BEGIN

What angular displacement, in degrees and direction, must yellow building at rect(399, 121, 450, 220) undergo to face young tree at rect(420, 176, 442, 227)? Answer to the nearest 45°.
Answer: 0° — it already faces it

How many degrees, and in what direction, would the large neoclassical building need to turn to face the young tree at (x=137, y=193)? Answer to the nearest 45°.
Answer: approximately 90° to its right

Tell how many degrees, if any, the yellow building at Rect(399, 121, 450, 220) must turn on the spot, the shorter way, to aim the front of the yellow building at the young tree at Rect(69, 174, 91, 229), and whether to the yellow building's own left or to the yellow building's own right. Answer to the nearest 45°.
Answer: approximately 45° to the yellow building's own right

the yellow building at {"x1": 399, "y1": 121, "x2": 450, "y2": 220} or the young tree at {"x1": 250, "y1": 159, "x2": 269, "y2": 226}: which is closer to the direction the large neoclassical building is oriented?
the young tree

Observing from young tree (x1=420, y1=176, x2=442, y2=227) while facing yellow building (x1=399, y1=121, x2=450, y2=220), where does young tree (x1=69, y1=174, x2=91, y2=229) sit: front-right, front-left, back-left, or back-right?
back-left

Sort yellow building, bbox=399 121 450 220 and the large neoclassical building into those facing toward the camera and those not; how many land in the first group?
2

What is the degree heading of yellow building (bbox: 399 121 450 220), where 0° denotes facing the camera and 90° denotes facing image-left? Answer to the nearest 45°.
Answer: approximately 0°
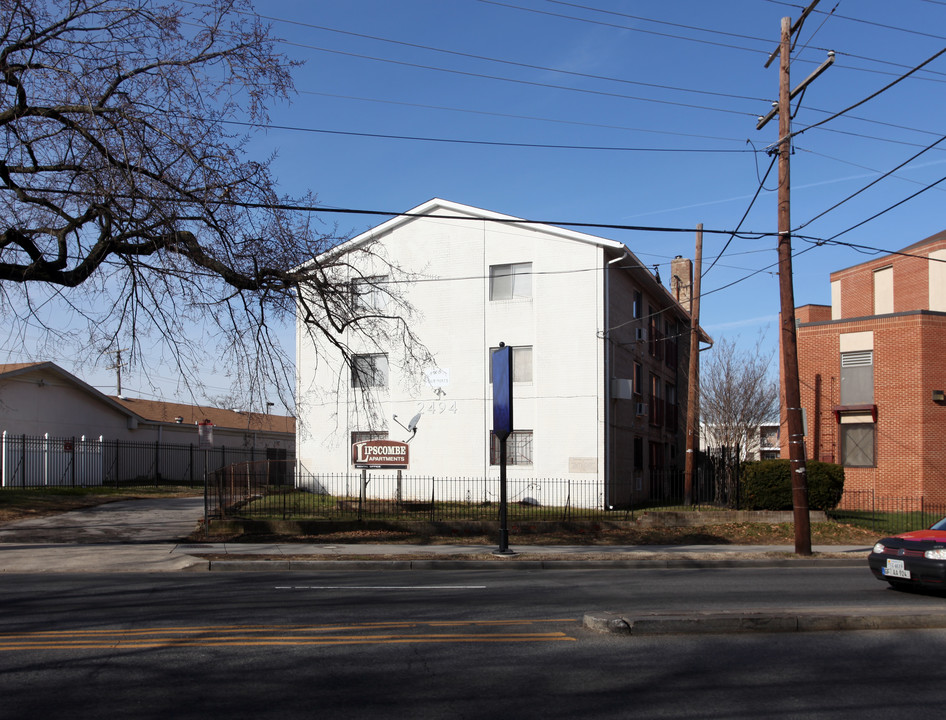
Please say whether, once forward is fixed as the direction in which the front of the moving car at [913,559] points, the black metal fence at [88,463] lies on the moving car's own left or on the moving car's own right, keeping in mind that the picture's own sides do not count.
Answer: on the moving car's own right

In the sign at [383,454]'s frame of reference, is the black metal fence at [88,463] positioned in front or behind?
behind

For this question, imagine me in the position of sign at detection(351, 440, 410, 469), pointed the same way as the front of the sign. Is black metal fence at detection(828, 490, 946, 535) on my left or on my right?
on my left

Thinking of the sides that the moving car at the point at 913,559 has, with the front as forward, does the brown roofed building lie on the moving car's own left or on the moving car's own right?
on the moving car's own right

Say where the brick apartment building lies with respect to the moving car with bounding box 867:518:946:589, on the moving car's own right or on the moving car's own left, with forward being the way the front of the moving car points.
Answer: on the moving car's own right

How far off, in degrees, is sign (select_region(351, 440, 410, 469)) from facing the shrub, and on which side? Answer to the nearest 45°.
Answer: approximately 90° to its left

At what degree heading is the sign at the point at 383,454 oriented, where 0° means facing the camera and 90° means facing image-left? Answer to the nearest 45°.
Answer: approximately 0°

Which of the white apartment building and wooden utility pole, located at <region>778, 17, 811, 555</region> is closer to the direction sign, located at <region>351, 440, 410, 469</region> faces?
the wooden utility pole

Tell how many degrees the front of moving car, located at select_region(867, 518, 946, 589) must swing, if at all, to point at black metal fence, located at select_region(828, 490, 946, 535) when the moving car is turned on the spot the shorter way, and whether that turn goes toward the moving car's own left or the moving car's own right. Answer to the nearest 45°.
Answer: approximately 135° to the moving car's own right

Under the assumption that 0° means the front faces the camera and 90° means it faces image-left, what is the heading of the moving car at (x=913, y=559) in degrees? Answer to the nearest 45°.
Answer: approximately 45°
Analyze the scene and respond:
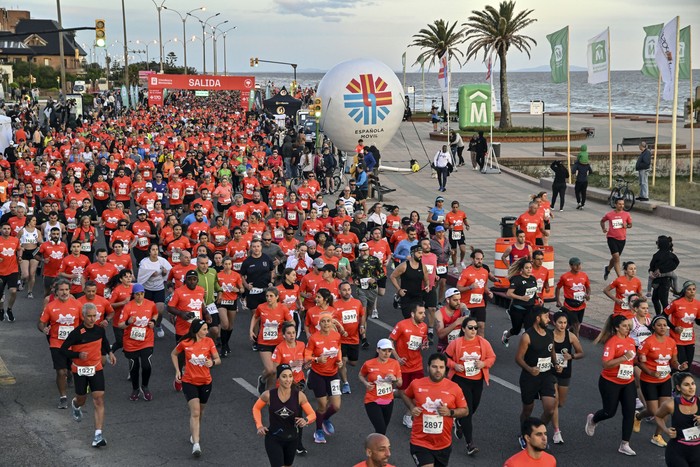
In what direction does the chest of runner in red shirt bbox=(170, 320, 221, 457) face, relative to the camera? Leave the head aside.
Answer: toward the camera

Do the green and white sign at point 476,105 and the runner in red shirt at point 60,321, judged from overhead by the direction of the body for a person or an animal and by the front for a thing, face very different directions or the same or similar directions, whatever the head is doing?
same or similar directions

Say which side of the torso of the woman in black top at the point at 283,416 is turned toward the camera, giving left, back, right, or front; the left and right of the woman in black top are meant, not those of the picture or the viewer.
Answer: front

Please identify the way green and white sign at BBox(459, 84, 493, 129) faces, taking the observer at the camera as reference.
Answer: facing the viewer

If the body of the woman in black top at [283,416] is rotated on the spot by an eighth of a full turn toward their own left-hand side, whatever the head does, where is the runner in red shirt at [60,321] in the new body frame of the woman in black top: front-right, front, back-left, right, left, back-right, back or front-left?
back

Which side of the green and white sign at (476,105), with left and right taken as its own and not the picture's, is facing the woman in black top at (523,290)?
front

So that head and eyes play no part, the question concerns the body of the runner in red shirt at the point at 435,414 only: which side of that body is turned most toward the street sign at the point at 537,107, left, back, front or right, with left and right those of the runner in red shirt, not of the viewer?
back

END

Set down, exactly as they appear, the line holding "Which side of the green" and every line after it until the records end.

Which side of the green and white sign at (476,105), with left and right taken as its own and not the picture's, is facing the woman in black top at (523,290)?
front

So that head and eyes play no part, the question concerns the body of the runner in red shirt at the point at 435,414 only: which side of that body is turned most toward the street sign at the point at 537,107, left, back, front or right, with left and right those of the runner in red shirt, not of the viewer?
back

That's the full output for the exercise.